L’obscure pluie grise les vitres – les fenêtres pleurent de leurs yeux translucides. À travers le verre, parasité par les gouttes, le regard cherche à s’évader. Lentement il défait ses chaines ; les pensées lourdes, poussiéreuses, inutiles glissent le long des joues. La rêverie se fait lascive, elle ondoie sur les nuées, se mouille, rejoint un horizon caché par les immeubles. La buée brouille la vue – la vue n’a plus besoin d’être, ce sont les yeux intérieurs qui volent, agitant mollement leurs ailes fatiguées.
La ville s’agite. Ronronnement rassurant. Respiration saccadée. Souffle ponctué par les klaxons, les ambulances, les bruits de vie. Au-delà des toits, au-delà du gris, le regard s’offre une nouvelle existence. Il est plume. Il est vent. Il flotte dans les limbes, y nage avec aisance. Il voltige sous l’orage, il s’en fout, il ne craint ni la foudre ni la nuit.
Par la vitre ton regard se casse. Le monde autour palpite – plus même que ton cœur. Regard abandonné au gré de l’invisible. Le monde autour palpite – son cœur est chaud, gonflé et sourd. Le monde bat. Tu es là – absent pourtant. Le monde n’a pas de prise sur toi. Il essaie, de ses mains solides, de t’agripper, mais tu t’effaces, tu t’échappes. Le monde tourne et tu as l’immobilité d’une statue antique. Ton regard est de pierre, insensible au tourbillon. Laisse faire. Laisse couler les gouttes. Tu es l’instant – en dehors, au-dedans.
Piazza Navona
Elle chevauche un serpent de mer – blanc comme elle, gueule béante crachant de l’eau qui se voudrait du sang, agonisant. La tête penchée vers lui, elle sourit de sa prise cependant que ses mains l’écrasent, le contraignent à se rendre. Tout en elle est victoire : son demi-sourire, sa chevelure épaisse – blanche – ses seins de marbre dur, ses hanches pleines de force. Elle est la grâce et la violence.
Elle offre à tous les regards étrangers son corps marmoréen, sans pudeur et sans crainte, toute à son combat, indifférente au reste. On la regarde et on la craint – on la désire aussi.

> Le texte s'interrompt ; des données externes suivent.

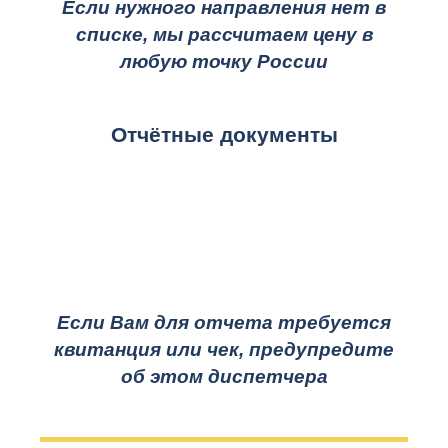
Если нужного направления нет в
списке, мы рассчитаем цену в
любую точку России
Отчётные документы
Если Вам для отчета требуется
квитанция или чек, предупредите
об этом диспетчера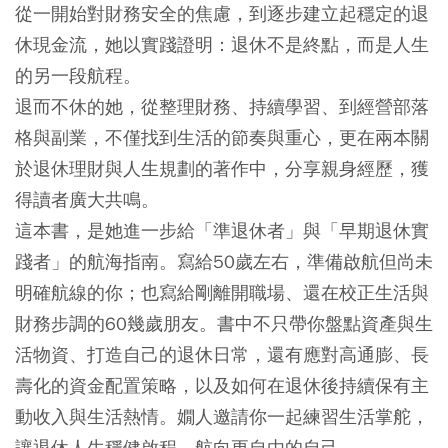
從一開始對財務安全的焦慮，到逐步建立起穩定的退
休現金流，她以實踐證明：退休不是終點，而是人生
的另一段航程。
退而不休的她，從整理財務、持續學習、到經營部落
格與副業，不僅找到生活的節奏與重心，更在兩本關
於退休理財與人生規劃的著作中，分享親身經歷，獲
得讀者廣大共鳴。
這本書，是她進一步給「準退休者」與「早期退休實
踐者」的航海指南。寫給50歲左右，準備啟航但尚未
明確航線的你；也寫給剛離開職場、還在校正生活與
財務步調的60幾歲朋友。書中不只帶你盤點資產與生
活物資、打造自己的退休日常，還有應對高通膨、長
壽化的資金配置策略，以及如何在退休後持續保有主
動收入與生活熱情。嫺人邀請你一起練習生活掌舵，
讓退休人生穩健啟程，航向更自由的自己。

Éternellement figée dans sa pose triomphante, éternellement farouche, elle défie les siècles, ignore la vieillesse, méprise les passants. Neptune l’accompagne ; des anges potelés et des monstres marins lui servent d’amis – elle les ignore.
Elle passera sa vie à tuer le serpent, loin des choses du monde, dans l’eau, sur la Piazza Navona, et la vie alentour continuera sa course, à laquelle, méprisante, jamais elle ne prend part.